Exercise requirements:
Pull out each line of the listing below that contains the string "track". Matching is case-sensitive.
———
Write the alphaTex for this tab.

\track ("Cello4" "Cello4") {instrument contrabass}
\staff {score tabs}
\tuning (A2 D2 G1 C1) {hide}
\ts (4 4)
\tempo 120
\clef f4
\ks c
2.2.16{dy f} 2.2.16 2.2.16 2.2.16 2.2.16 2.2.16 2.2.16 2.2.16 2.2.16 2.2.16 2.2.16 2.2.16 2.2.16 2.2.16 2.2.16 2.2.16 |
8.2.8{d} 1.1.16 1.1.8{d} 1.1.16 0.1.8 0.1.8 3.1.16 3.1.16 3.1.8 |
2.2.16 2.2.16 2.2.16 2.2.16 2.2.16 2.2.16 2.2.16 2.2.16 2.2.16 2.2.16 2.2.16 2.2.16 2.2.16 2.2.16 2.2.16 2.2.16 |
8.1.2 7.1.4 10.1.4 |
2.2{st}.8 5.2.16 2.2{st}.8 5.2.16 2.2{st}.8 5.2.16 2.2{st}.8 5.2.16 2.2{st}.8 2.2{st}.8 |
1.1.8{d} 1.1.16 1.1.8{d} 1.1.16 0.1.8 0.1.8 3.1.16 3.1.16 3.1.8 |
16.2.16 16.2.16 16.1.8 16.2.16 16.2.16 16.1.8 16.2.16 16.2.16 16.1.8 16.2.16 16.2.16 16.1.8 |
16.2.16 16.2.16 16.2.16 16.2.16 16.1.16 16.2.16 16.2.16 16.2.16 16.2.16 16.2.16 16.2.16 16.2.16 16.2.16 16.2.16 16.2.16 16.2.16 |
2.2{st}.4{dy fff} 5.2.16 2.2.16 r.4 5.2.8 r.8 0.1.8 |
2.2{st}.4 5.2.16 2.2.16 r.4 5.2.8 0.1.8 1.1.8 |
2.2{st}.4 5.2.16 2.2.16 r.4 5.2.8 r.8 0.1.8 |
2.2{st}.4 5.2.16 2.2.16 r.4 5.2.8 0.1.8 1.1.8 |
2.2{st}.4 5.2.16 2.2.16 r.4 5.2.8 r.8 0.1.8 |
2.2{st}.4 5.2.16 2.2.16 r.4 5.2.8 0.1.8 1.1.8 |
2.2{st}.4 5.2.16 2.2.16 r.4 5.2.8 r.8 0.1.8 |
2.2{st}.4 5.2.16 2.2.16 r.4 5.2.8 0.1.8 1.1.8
———
Finished task:
\track ("Cello4" "Cello4") {instrument contrabass}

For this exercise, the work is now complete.